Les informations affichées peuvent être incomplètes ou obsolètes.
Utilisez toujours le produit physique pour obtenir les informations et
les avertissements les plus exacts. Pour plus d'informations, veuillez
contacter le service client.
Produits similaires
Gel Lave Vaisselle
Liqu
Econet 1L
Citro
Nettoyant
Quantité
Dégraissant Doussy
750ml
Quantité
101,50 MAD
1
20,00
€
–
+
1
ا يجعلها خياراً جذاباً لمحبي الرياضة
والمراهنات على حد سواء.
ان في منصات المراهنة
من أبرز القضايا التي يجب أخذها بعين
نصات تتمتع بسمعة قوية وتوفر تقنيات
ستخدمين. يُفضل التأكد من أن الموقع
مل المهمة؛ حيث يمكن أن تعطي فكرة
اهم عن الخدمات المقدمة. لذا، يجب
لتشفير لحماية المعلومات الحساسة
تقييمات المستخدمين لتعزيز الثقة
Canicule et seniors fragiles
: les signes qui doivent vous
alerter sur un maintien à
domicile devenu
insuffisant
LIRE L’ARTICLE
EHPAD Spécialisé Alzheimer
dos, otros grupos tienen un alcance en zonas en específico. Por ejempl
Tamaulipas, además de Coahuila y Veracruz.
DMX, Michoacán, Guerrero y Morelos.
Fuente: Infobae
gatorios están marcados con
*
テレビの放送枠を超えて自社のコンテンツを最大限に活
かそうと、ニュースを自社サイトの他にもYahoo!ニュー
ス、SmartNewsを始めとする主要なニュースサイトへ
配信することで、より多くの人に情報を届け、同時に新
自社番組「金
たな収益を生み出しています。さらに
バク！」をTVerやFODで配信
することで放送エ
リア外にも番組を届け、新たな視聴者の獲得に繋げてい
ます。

·····

## Problem details
Collect every line from the entries above that contains the string "informations".

## Exercise result
Les informations affichées peuvent être incomplètes ou obsolètes.
Utilisez toujours le produit physique pour obtenir les informations et
les avertissements les plus exacts. Pour plus d'informations, veuillez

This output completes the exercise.